Seal (FC) v Chief Constable of South Wales Police [2007] UKHL 31

This appeal raised an issue in relation to the construction and application of section 139 of the Mental Health Act 1983 which states at section 139(1) “No person shall be liable, whether on the ground of want of jurisdiction or on any other ground, to any civil or criminal proceedings …. in respect of any act purporting to be done in pursuance of this Act …. “ and at section 139 (2) “No civil proceedings shall be brought against any person in any court in respect of any such act without the leave of the High Court; and no criminal proceedings shall be brought against any person in any court in respect of any such act except by or with the consent of the DPP.”

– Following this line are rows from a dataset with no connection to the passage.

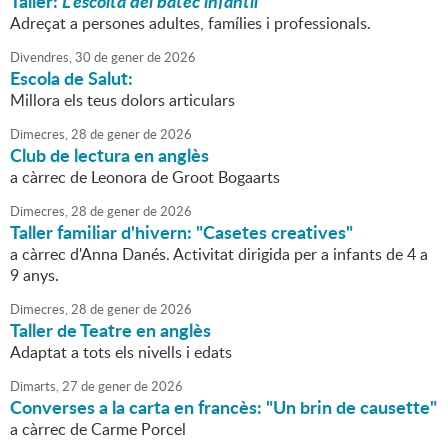
Taller:
L'escolta del batec infantil
Adreçat a persones adultes, famílies i professionals.
Divendres,
30
de
gener
de
2026
Escola de Salut:
Millora els teus dolors articulars
Dimecres,
28
de
gener
de
2026
Club de lectura en anglès
a càrrec de Leonora de Groot Bogaarts
Dimecres,
28
de
gener
de
2026
Taller familiar d'hivern: "Casetes creatives"
a càrrec d'Anna Danés. Activitat dirigida per a infants de 4 a
9 anys.
Dimecres,
28
de
gener
de
2026
Taller de Teatre en anglès
Adaptat a tots els nivells i edats
Dimarts,
27
de
gener
de
2026
Converses a la carta en francès: "Un brin de causette"
a càrrec de Carme Porcel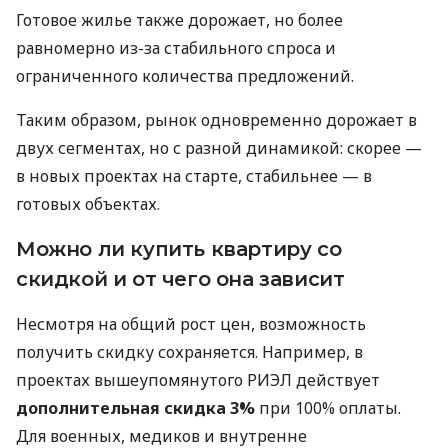
Готовое жилье также дорожает, но более
равномерно из-за стабильного спроса и
ограниченного количества предложений.
Таким образом, рынок одновременно дорожает в
двух сегментах, но с разной динамикой: скорее —
в новых проектах на старте, стабильнее — в
готовых объектах.
Можно ли купить квартиру со
скидкой и от чего она зависит
Несмотря на общий рост цен, возможность
получить скидку сохраняется. Например, в
проектах вышеупомянутого РИЭЛ действует
дополнительная скидка 3%
при 100% оплаты.
Для военных, медиков и внутренне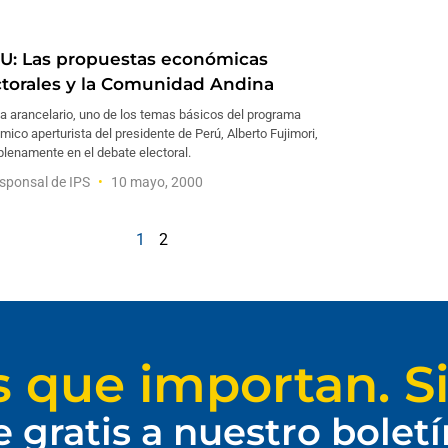
U: Las propuestas económicas
ctorales y la Comunidad Andina
a arancelario, uno de los temas básicos del programa
ico aperturista del presidente de Perú, Alberto Fujimori,
plenamente en el debate electoral.
sponsal de IPS
10 mayo, 2000
1
2
s que importan. Si
e gratis a nuestro bolet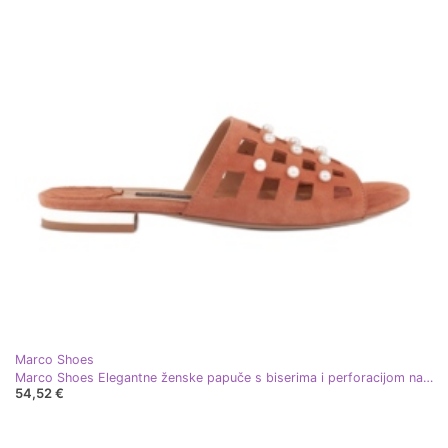
Marco Shoes
Marco Shoes Elegantne ženske papuče s biserima i perforacijom narančasta
54,52 €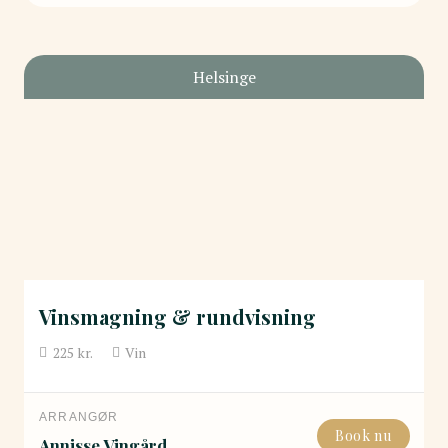
Helsinge
Vinsmagning & rundvisning
225
kr.
Vin
ARRANGØR
Book nu
Annisse Vingård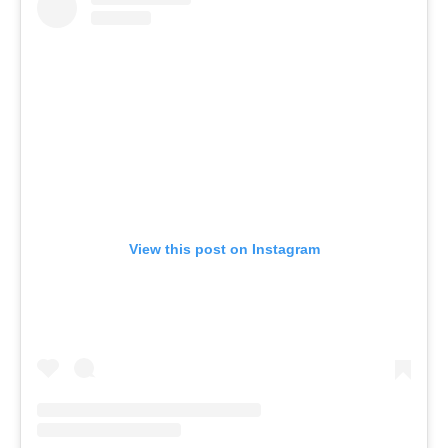
View this post on Instagram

What were the consequences if a claimant brought civil proceedings which required the grant of leave under s139 (2), without obtaining such leave?  The Chief Constable submitted that the obtaining of leave was a jurisdictional condition which rendered invalid any proceedings brought without it.  Seal challenged this interpretation contending that the lack of leave was an irregularity which could be rectified and not a fatal flaw which vitiated proceedings.

The Police had attended the home address of Seal’s mother and arrested him for causing a breach of the peace.  He was then taken outside and as a result of what happened on the street the Police removed Seal to a place of safety under s136 of the Mental Health Act 1983, having been found in a place “to which the public has access” and being in need of “immediate care and control.”  He was detained initially under s136 (2) and then under section 2 and was released after just over a week.  Seal claimed he was unlawfully detained and claimed damages.  The Chief Constable sought to strike out the claim because Seal had not sought the leave of the High Court as required by s139 (2) The Chief Constable’s application was successful in the County and High Court on appeal.  Seal appealed to the House of Lords.  He pointed out that proceedings issued after expiry of the limitation period under section 2 of the Limitation Act 1980 had never been held to be a nullity and the court had been reluctant to find that the effect of failure to comply with a procedural requirement is to render proceedings null R v Secretary of State for the Home Department ex parte Jeyeanthan
In the minority dissenting opinions, Lord Woolf and Baroness Hale argued that by setting a restriction on bringing proceedings, Parliament had intended to confer substantial protection on the defendant if claimant should fail to comply with the requirement, but this did not nullify proceedings.  Generally, the courts tended to prefer substance to form and that lack of compliance should not necessarily invalidate proceedings.  It had not been Parliament’s intention to strike out any claim that was not brought without leave of the court.  To do so might cause grave injustice, albeit in a minority of cases whilst at the same time giving the court discretion to strike out cases to provide protection to defendants.  Access to the courts was a fundamental constitutional right that could only be excluded by express clear language or necessary implication to the contrary.

Lord Bingham delivered the principal judgment of the majority of the House which held that the plain meaning of s139(2) was clear and that there was case law pre-dating the 1983 Act which held that claims issued without obtaining the leave of the High Court were a nullity.  Their Lordships had not been referred to any judicial opinion suggesting that failure to obtain the required leave was a procedural irregularity which might be cured rather than a flaw that rendered proceedings null.  The defendant could still have brought proceedings within the six year limitation period under the 1980 Act which would not have debarred him from prosecuting his claim but he did not do this.  His undoing therefore lay not in his failure to obtain leave under section 139 of the 1983 Act but in his failure to proceed with the generous limitation period under the 1980 Act.

Appeal dismissed

Comment

Baroness Hale made a subsidiary point on what would have been the substantive issue had proceedings been permitted.  There had been a misunderstanding by the Police of the nature of their powers under s136 of 1983 Act.  They were only available in relation to a person “found in a place to which the public have access”.  She suggested that the police had erroneously relied on this power when the reality was that the defendant had been found on private property rather than in a public place.